All articles
ArchitectureAIKubernetes

Building an AI Website Builder at Seaional

July 202512 min read

The Vision: AI-Generated Websites

At Seaional, we wanted to build something ambitious: give users a description of the website they want, and have AI generate it-complete with content, images, and a functional codebase ready for deployment. Not a template picker with AI-generated text, but genuine end-to-end generation.

Why Microservices Made Sense

When you're building an AI system that needs to generate content, images, code, and deploy the result, you quickly realize these are fundamentally different workloads:

  • **Content generation** is CPU-bound and latency-sensitive
  • **Image generation** requires GPU access and can take 30+ seconds
  • **Code generation** needs isolated execution environments
  • **Deployment** involves interacting with cloud providers and DNS

Cramming all this into a monolith would be a nightmare. We ended up with six services: an Orchestrator that manages the agentic workflow, Content Service for text generation via Azure OpenAI, Image Service for generating visuals, Code Service that produces and validates website code, Preview Service for live previews, and Deploy Service for final deployment.

The Agentic Workflow Pattern

Traditional request-response doesn't work when generation can take minutes. Instead, we implemented an agentic workflow where the orchestrator acts as a coordinator, spawning tasks and waiting for results.

The key insight: treat each generation step as an independent job that can succeed, fail, or timeout independently. The orchestrator maintains state and decides what to do next based on intermediate results.

If content generation produces something off-topic, the orchestrator can retry with different prompting. If image generation fails, we can fall back to stock images. This resilience is only possible with independent services.

Kubernetes Job Pods for Isolation

Code generation is inherently risky. You're executing AI-generated code that might do anything-infinite loops, memory exhaustion, malicious behavior. We needed strong isolation.

Kubernetes Job pods turned out to be perfect:

  1. Spin up an ephemeral pod with strict resource limits
  2. Execute the generation in a sandboxed environment
  3. Capture logs and artifacts
  4. Terminate the pod regardless of outcome

The beauty is that a misbehaving generation can't affect other users. The pod gets killed, we log the failure, and the orchestrator can retry with different parameters.

Integrating Azure OpenAI

We chose Azure OpenAI over the direct OpenAI API for enterprise compliance reasons-data residency, SLAs, and integration with our existing Azure infrastructure.

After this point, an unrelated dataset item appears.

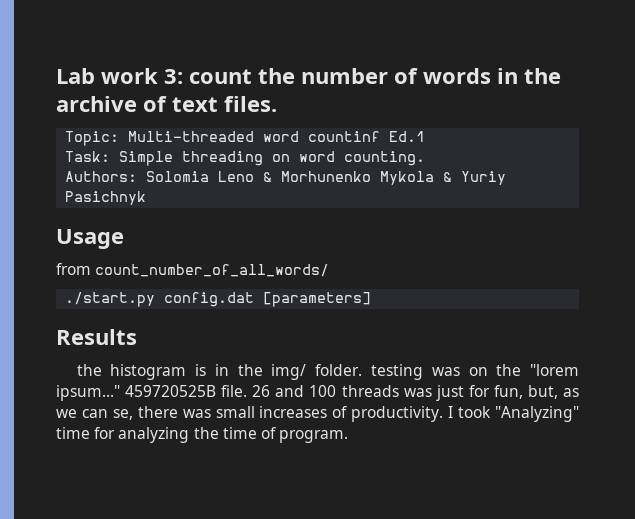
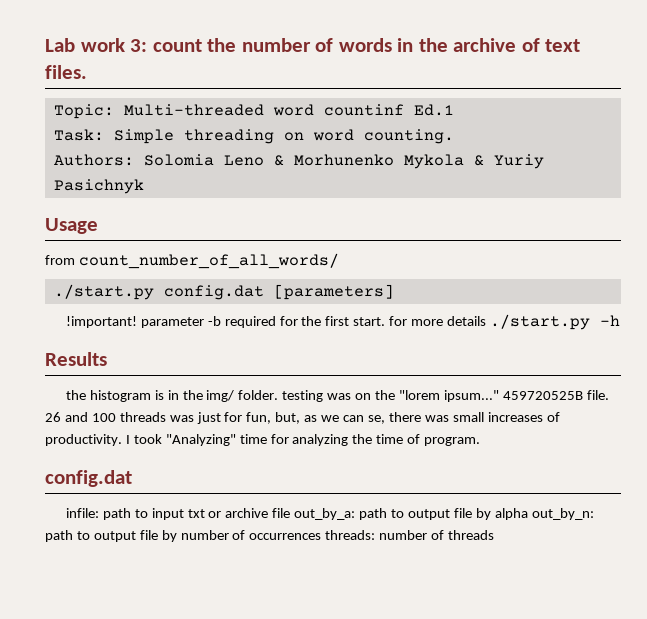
(372, 299) none -> [65,314,620,330] // !important! parameter -b required for the first start. for more details ./start.py -h
(349, 436) none -> [45,470,132,487] [65,508,594,520] [45,530,495,542] // config.dat // infile: path to input txt or archive file out_by_a: path to output file by alpha out_by_n: path to output file by number of occurrences threads: number of threads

The integration patterns that worked well: streaming responses for real-time feedback, function calling for structured output, and conversation context for iterative refinement.

One gotcha: Azure's rate limits are different from OpenAI's. We had to implement token bucket rate limiting at the service level to avoid hitting limits during peak usage.

Lessons for AI System Design

Building this system taught me that AI applications are fundamentally different from traditional software:

  1. **Expect variability.** The same input won't always produce the same output. Design for non-determinism.
  2. **Human-in-the-loop is valuable.** Full automation is a goal, not a starting point. Let users guide and correct.
  3. **Observability is critical.** You need to understand what the AI is doing, not just whether it succeeded.
  4. **Cost scales with usage.** AI inference costs don't amortize well. Monitor and optimize aggressively.